• [WHAT IS EXPECTED] The whole listing that follows, pictures excepted, should be printed again exactly as given.

• [RECORDED DATA]
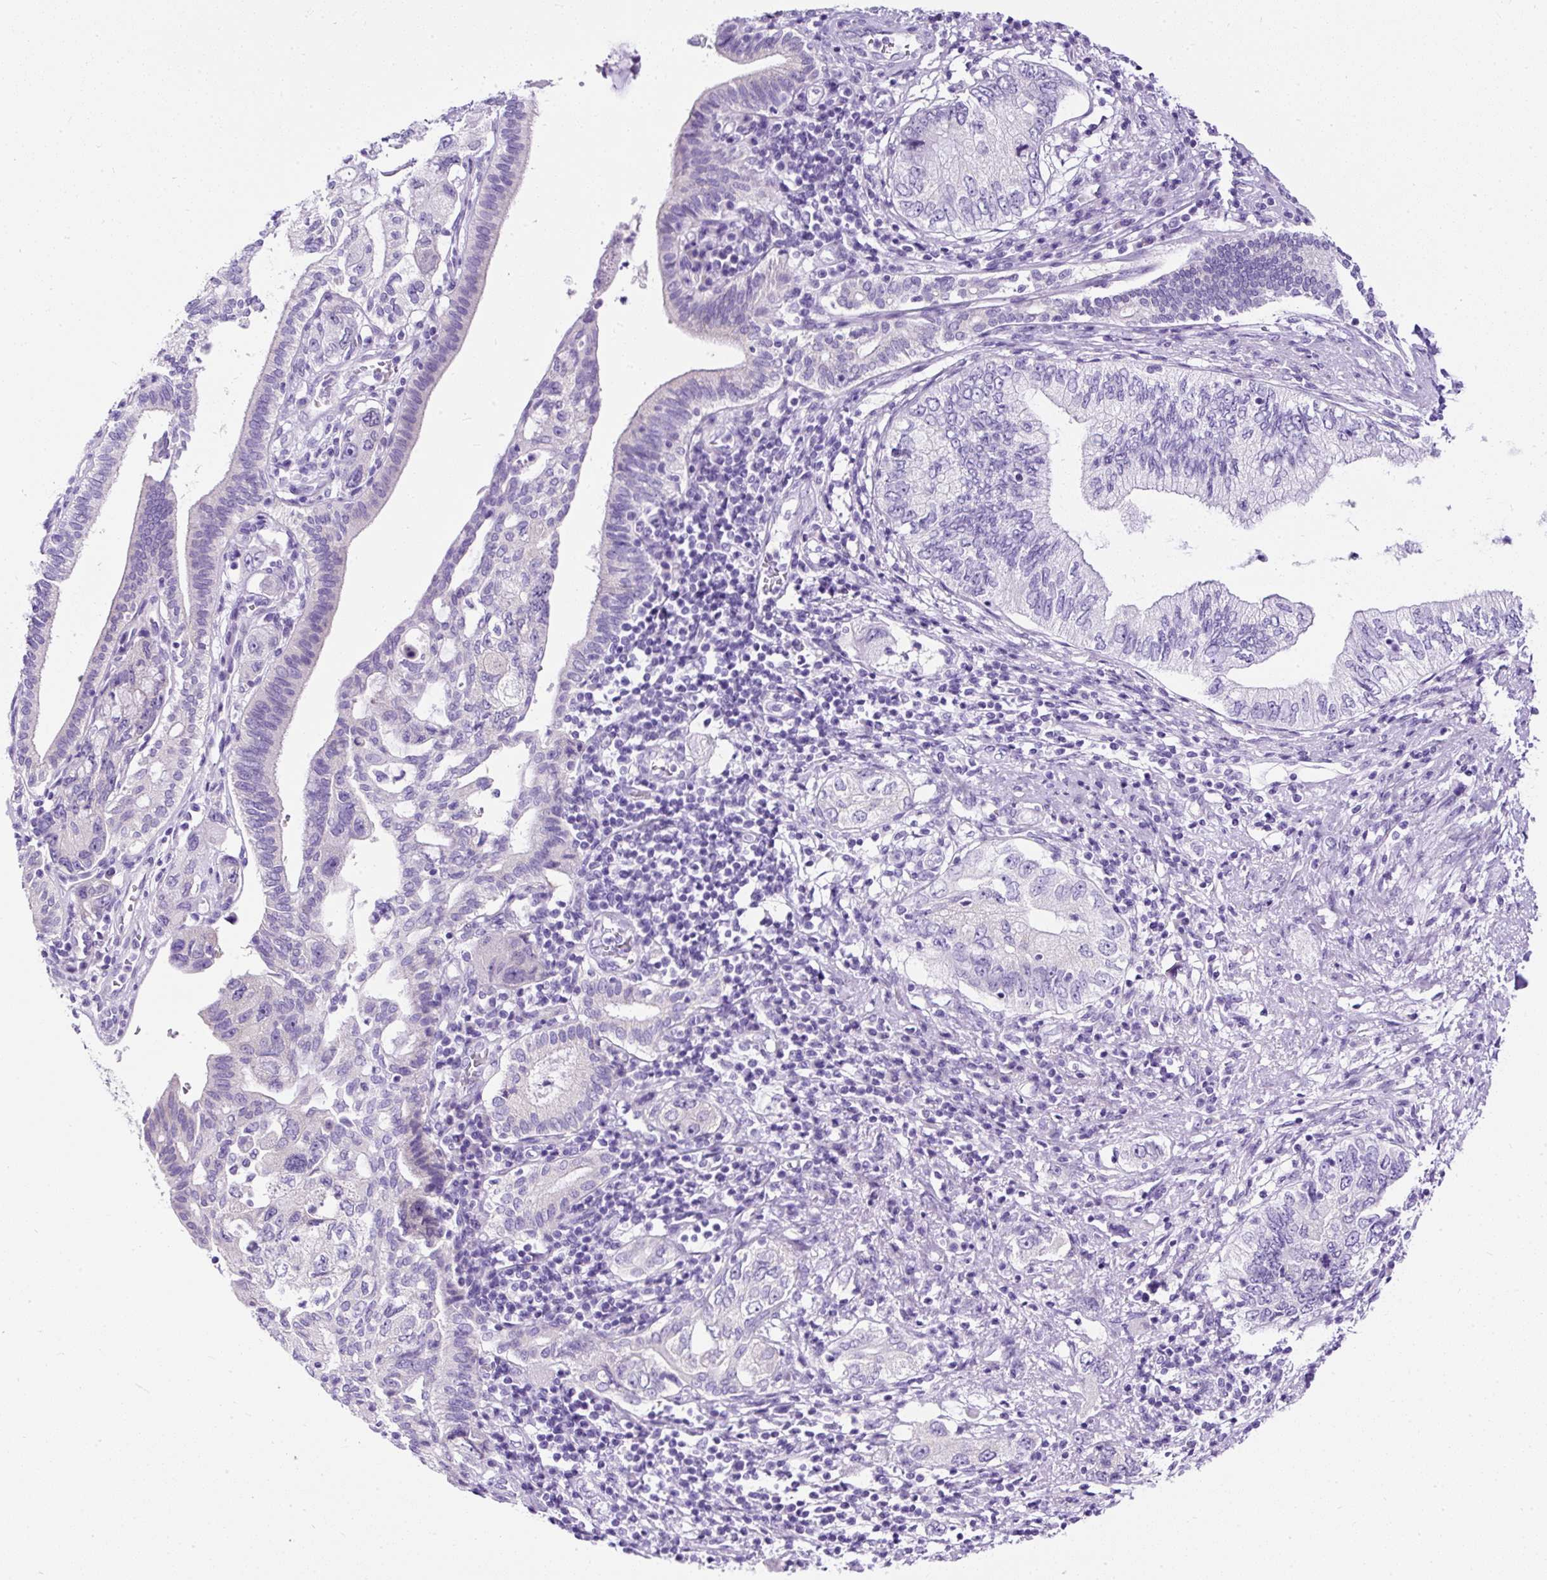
{"staining": {"intensity": "negative", "quantity": "none", "location": "none"}, "tissue": "pancreatic cancer", "cell_type": "Tumor cells", "image_type": "cancer", "snomed": [{"axis": "morphology", "description": "Adenocarcinoma, NOS"}, {"axis": "topography", "description": "Pancreas"}], "caption": "Immunohistochemical staining of pancreatic adenocarcinoma exhibits no significant expression in tumor cells. Brightfield microscopy of immunohistochemistry stained with DAB (3,3'-diaminobenzidine) (brown) and hematoxylin (blue), captured at high magnification.", "gene": "STOX2", "patient": {"sex": "female", "age": 73}}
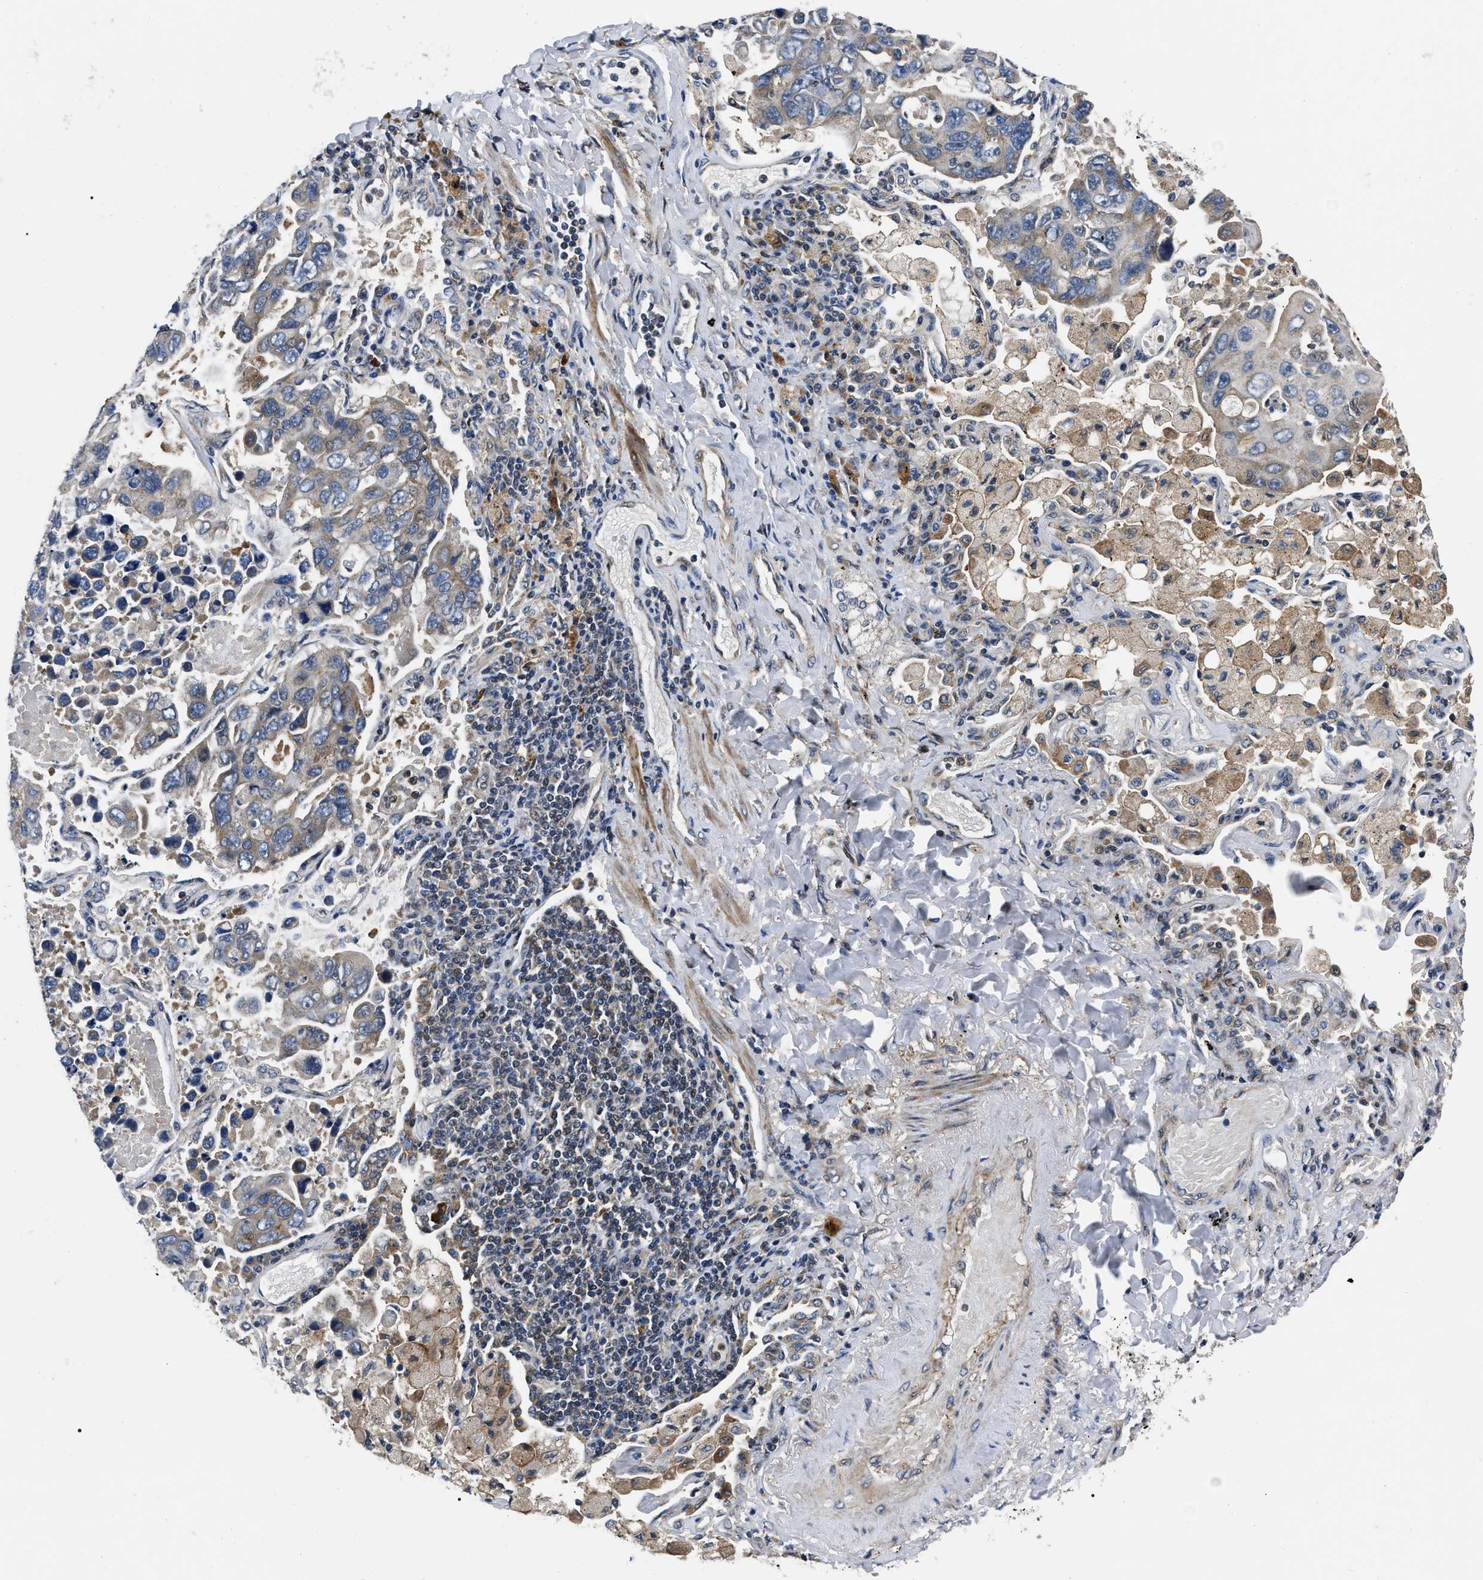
{"staining": {"intensity": "weak", "quantity": "25%-75%", "location": "cytoplasmic/membranous"}, "tissue": "lung cancer", "cell_type": "Tumor cells", "image_type": "cancer", "snomed": [{"axis": "morphology", "description": "Adenocarcinoma, NOS"}, {"axis": "topography", "description": "Lung"}], "caption": "Lung cancer stained for a protein (brown) exhibits weak cytoplasmic/membranous positive positivity in about 25%-75% of tumor cells.", "gene": "PPWD1", "patient": {"sex": "male", "age": 64}}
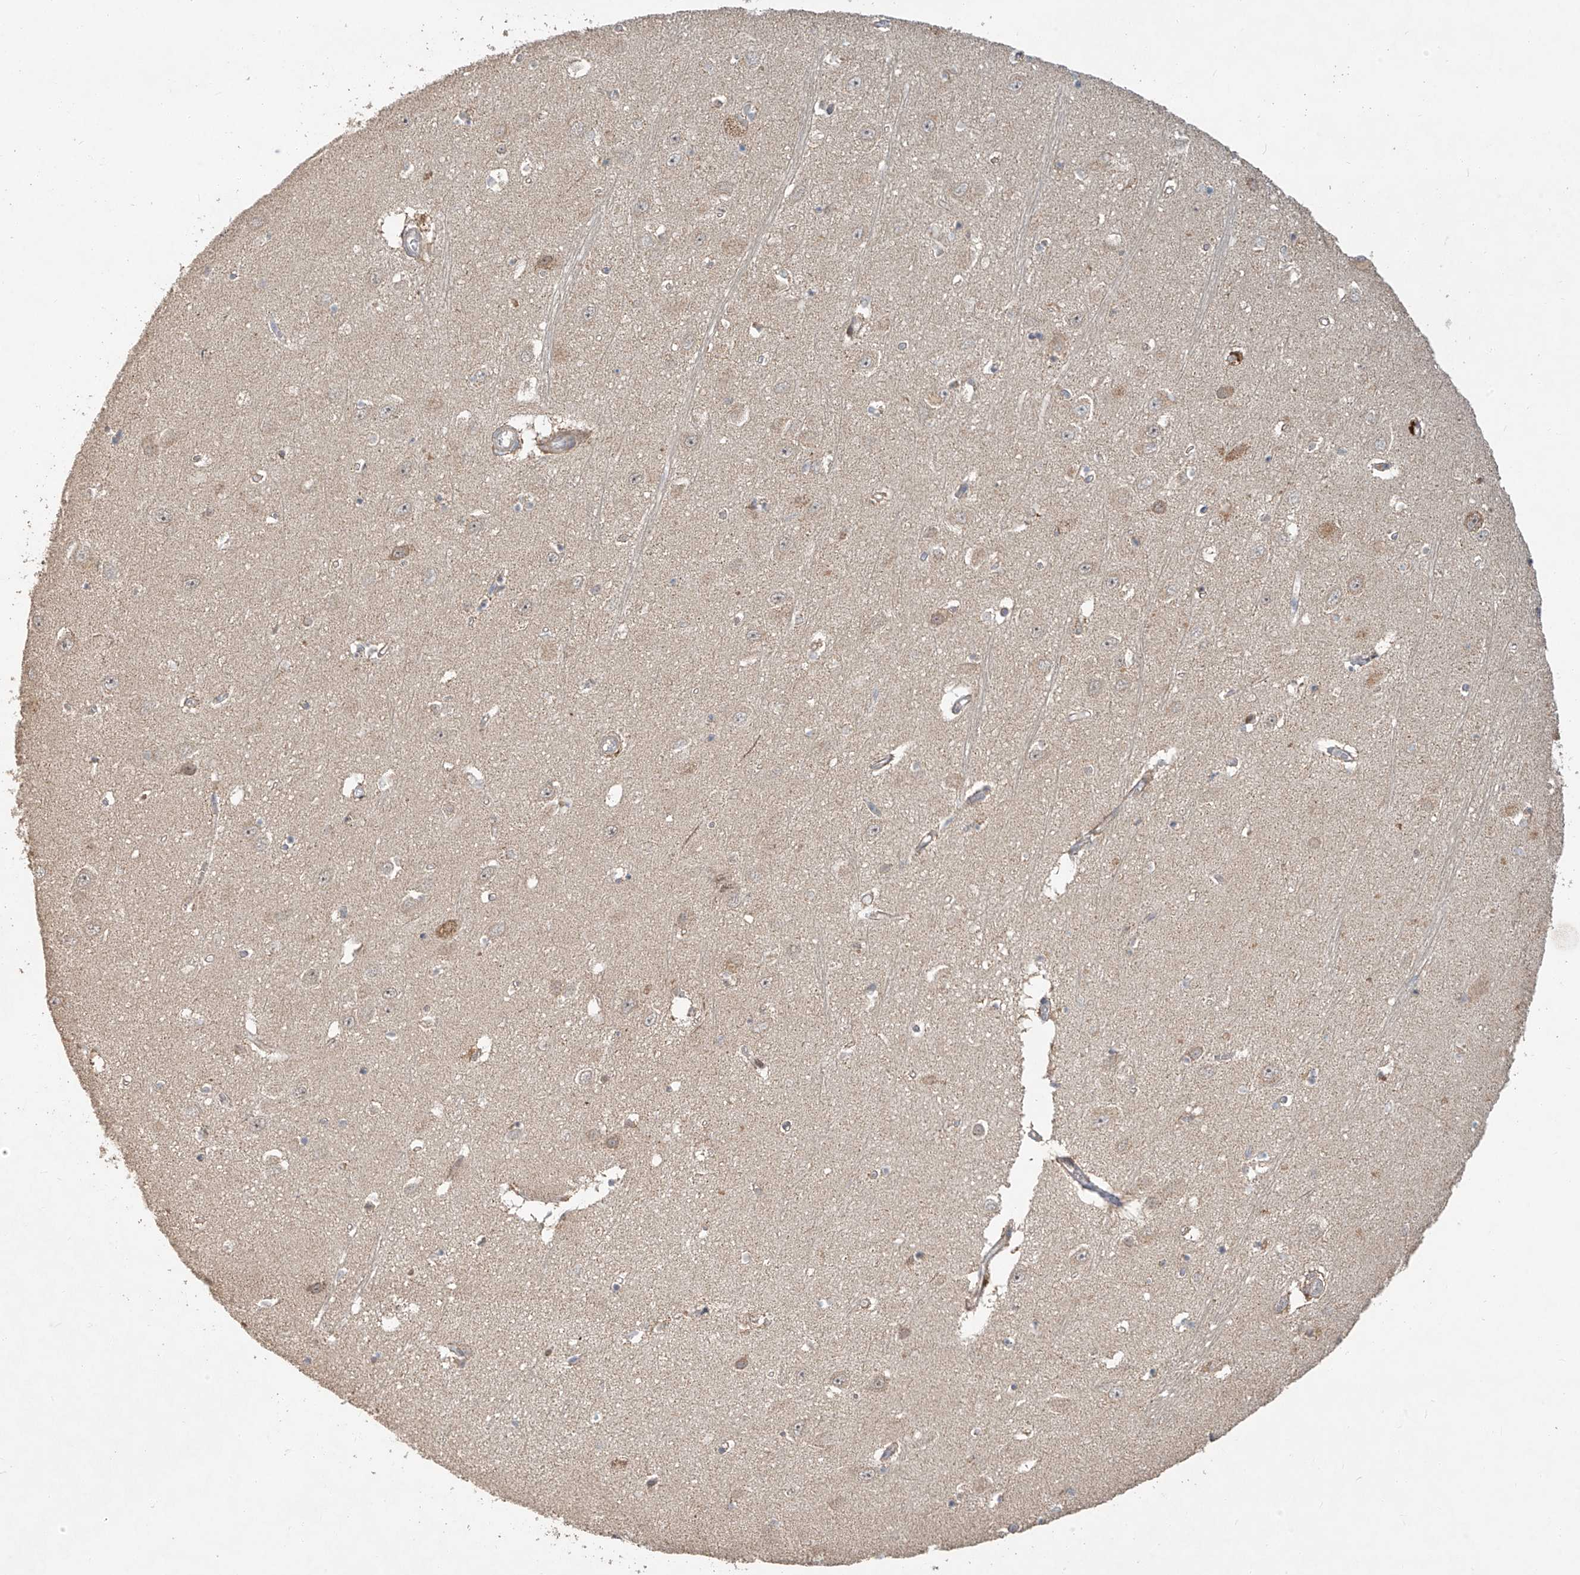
{"staining": {"intensity": "negative", "quantity": "none", "location": "none"}, "tissue": "hippocampus", "cell_type": "Glial cells", "image_type": "normal", "snomed": [{"axis": "morphology", "description": "Normal tissue, NOS"}, {"axis": "topography", "description": "Hippocampus"}], "caption": "High power microscopy image of an immunohistochemistry image of unremarkable hippocampus, revealing no significant positivity in glial cells. (Brightfield microscopy of DAB immunohistochemistry (IHC) at high magnification).", "gene": "TMEM61", "patient": {"sex": "female", "age": 64}}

• [OUTPUT BELOW]
{"staining": {"intensity": "negative", "quantity": "none", "location": "none"}, "tissue": "pancreatic cancer", "cell_type": "Tumor cells", "image_type": "cancer", "snomed": [{"axis": "morphology", "description": "Adenocarcinoma, NOS"}, {"axis": "topography", "description": "Pancreas"}], "caption": "Immunohistochemical staining of pancreatic adenocarcinoma exhibits no significant expression in tumor cells. Brightfield microscopy of immunohistochemistry stained with DAB (3,3'-diaminobenzidine) (brown) and hematoxylin (blue), captured at high magnification.", "gene": "STOX2", "patient": {"sex": "female", "age": 73}}
{"staining": {"intensity": "weak", "quantity": "25%-75%", "location": "cytoplasmic/membranous"}, "tissue": "lung cancer", "cell_type": "Tumor cells", "image_type": "cancer", "snomed": [{"axis": "morphology", "description": "Adenocarcinoma, NOS"}, {"axis": "topography", "description": "Lung"}], "caption": "Lung cancer stained for a protein (brown) exhibits weak cytoplasmic/membranous positive positivity in about 25%-75% of tumor cells.", "gene": "PPWD1", "patient": {"sex": "male", "age": 64}}
{"staining": {"intensity": "negative", "quantity": "none", "location": "none"}, "tissue": "hippocampus", "cell_type": "Glial cells", "image_type": "normal", "snomed": [{"axis": "morphology", "description": "Normal tissue, NOS"}, {"axis": "topography", "description": "Hippocampus"}], "caption": "High power microscopy image of an immunohistochemistry image of unremarkable hippocampus, revealing no significant positivity in glial cells. (Brightfield microscopy of DAB immunohistochemistry (IHC) at high magnification).", "gene": "TMEM61", "patient": {"sex": "female", "age": 64}}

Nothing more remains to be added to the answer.